- Thomas performing in Columbus, Mississippi, in the 1980s

Background information
- Also known as: James "Son Ford" Thomas
- Born: October 14, 1926 Eden, Mississippi, U.S.
- Died: June 26, 1993 (aged 66) Greenville, Mississippi, U.S.
- Genres: Delta blues
- Instruments: Guitar; vocals;

= James Thomas (blues musician) =

American blues musician and sculptor (1926–1993)

James "Son" Thomas (October 14, 1926 - June 26, 1993) was an American Delta blues musician and sculptor.

==Biography==
Thomas was born in Eden, Mississippi on October 14, 1926. While working in the fields, he began listening to blues on the radio. As a self-taught guitarist, he learned to play songs from older blues guitarists Elmore Davis and Arthur "Big Boy" Crudup. He then worked as a gravedigger in Washington County.

Thomas was honored with a marker on the Mississippi Blues Trail in Leland, Mississippi.

Thomas died at the age of 66 in Greenville, Mississippi, from emphysema and a stroke on June 26, 1993. He is buried in Bogue Cemetery in Leland, and memorialized by a headstone placed in 1996 by the Mount Zion Memorial Fund and paid for by John Fogerty. His epitaph consists of lyrics from one of his songs. His son, Pat Thomas, died in 2025.

==Career==
Thomas became known after appearing in films made by the Center for Southern Folklore in the 1970s. He appeared in the films Delta Blues Singer: James "Sonny Ford" Thomas, Give My Poor Heart Ease: Mississippi Delta Bluesmen, and Mississippi Delta Blues. In the 1970s, Eddie Cusic performed with Thomas at regular engagements. Together they recorded "Once I Had a Car", which is included on the compilation album Mississippi Delta & South Tennessee Blues (1977). In the 1980s, Thomas recorded internationally.

While working as a gravedigger, he was also a folk artist, making sculptures from unfired clay, which he dug out of the banks of the Yazoo River. His most famous sculpted images were skulls (often featuring actual human teeth), which mirrored his job as a gravedigger and his often stated philosophy that "we all end up in the clay". In 1985, his work was featured in the Corcoran Gallery of Art in Washington, D.C., where he was introduced to Nancy Reagan, then the First Lady. Thomas's skulls are on display in the Delta Blues Museum, in Clarksdale, Mississippi, and the Highway 61 Blues Museum, in Leland, Mississippi. Thomas played at numerous blues festivals and private parties throughout the area, including the Mississippi Delta Blues and Heritage Festival in Greenville.

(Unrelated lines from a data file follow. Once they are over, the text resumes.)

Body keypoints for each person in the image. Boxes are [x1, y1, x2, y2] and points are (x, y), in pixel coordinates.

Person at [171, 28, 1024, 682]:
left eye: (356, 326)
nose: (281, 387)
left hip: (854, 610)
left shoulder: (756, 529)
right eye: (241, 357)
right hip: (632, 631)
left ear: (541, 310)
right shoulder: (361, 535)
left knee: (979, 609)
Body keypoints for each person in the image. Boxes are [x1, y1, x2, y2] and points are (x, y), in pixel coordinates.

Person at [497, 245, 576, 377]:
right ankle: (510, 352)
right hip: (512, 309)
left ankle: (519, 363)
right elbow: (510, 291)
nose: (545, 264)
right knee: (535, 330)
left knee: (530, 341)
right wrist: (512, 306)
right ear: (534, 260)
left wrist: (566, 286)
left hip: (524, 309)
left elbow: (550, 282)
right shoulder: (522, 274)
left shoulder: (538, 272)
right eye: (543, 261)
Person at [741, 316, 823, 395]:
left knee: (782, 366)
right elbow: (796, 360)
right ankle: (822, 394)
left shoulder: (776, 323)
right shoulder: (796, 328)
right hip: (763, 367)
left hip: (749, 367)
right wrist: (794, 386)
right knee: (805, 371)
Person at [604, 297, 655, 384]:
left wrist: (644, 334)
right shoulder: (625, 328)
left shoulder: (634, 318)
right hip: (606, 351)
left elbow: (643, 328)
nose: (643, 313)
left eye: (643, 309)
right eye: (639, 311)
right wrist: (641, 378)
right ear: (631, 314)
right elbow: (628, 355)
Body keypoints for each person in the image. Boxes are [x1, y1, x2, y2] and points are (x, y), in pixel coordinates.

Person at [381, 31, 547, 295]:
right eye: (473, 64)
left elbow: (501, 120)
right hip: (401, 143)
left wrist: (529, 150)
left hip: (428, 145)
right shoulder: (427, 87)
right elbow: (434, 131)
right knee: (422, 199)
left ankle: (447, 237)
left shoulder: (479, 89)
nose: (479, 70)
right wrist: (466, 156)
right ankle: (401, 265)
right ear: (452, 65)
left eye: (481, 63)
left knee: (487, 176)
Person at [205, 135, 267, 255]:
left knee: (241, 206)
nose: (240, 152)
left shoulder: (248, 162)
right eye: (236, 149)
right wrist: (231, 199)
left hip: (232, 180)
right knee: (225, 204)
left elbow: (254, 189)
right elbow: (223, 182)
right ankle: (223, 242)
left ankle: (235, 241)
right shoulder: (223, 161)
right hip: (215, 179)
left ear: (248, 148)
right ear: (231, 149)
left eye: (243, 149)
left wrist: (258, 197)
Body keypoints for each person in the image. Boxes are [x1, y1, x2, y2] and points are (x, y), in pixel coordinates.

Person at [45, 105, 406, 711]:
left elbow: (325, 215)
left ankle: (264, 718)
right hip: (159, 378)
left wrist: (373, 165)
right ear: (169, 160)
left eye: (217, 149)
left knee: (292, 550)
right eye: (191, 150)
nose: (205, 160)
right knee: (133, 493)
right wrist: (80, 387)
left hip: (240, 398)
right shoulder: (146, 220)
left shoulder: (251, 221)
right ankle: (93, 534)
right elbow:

In later performances, Thomas was accompanied by the Swiss harmonica player Walter Liniger. Thomas was recorded by several small record labels and is probably best known for his album Gateway to the Delta, recorded by Rust College in Holly Springs, Mississippi. The film based on his life, Gateway to the Delta: Delta Blues Singer James (Sonny Ford) Thomas, won the Mississippi Arts film festival award in 1972.
==Discography==
- The Blues Are Alive and Well (1969), anthology
- Mississippi Delta & South Tennessee Blues (1979), Italian anthology (LP only)
- I Got the Blues This Morning (1979), Italian anthology (LP only)
- Highway 61 Blues 1968–82, LP edit, Center for Southern Folklore
- Gateway to the Delta 1986–87, LP edit, Center for Southern Folklore
- Son Down On The Delta, (1982), Flying High Records - FH 650, (LP)

==Selected exhibitions==
Called To Create: Black Artists of the American South, National Gallery of Art, Washington, DC, September 18, 2022 – March 26, 2023, curated by Harry Cooper.

Black Folk Art in America, 1930-1980, Corcoran Gallery of Art, Washington, DC, January 15, 1982 - May 15, 1983, curated by Jane Livingston and John Beardsley.

Made by Hand: Mississippi Folk Art, Mississippi State Historical Museum, Jackson, Mississippi, January 22, 1980 - May 25, 1980.

==Sources==
- Ferris, William (2009). Give My Poor Heart Ease: Voices of the Mississippi Blues. University of North Carolina Press. ISBN 0-8078-3325-8 (with CD and DVD with field recordings and video of Thomas)
- Nicholson, Robert (1999). Mississippi Blues Today! Da Capo Press. ISBN 0-306-80883-8.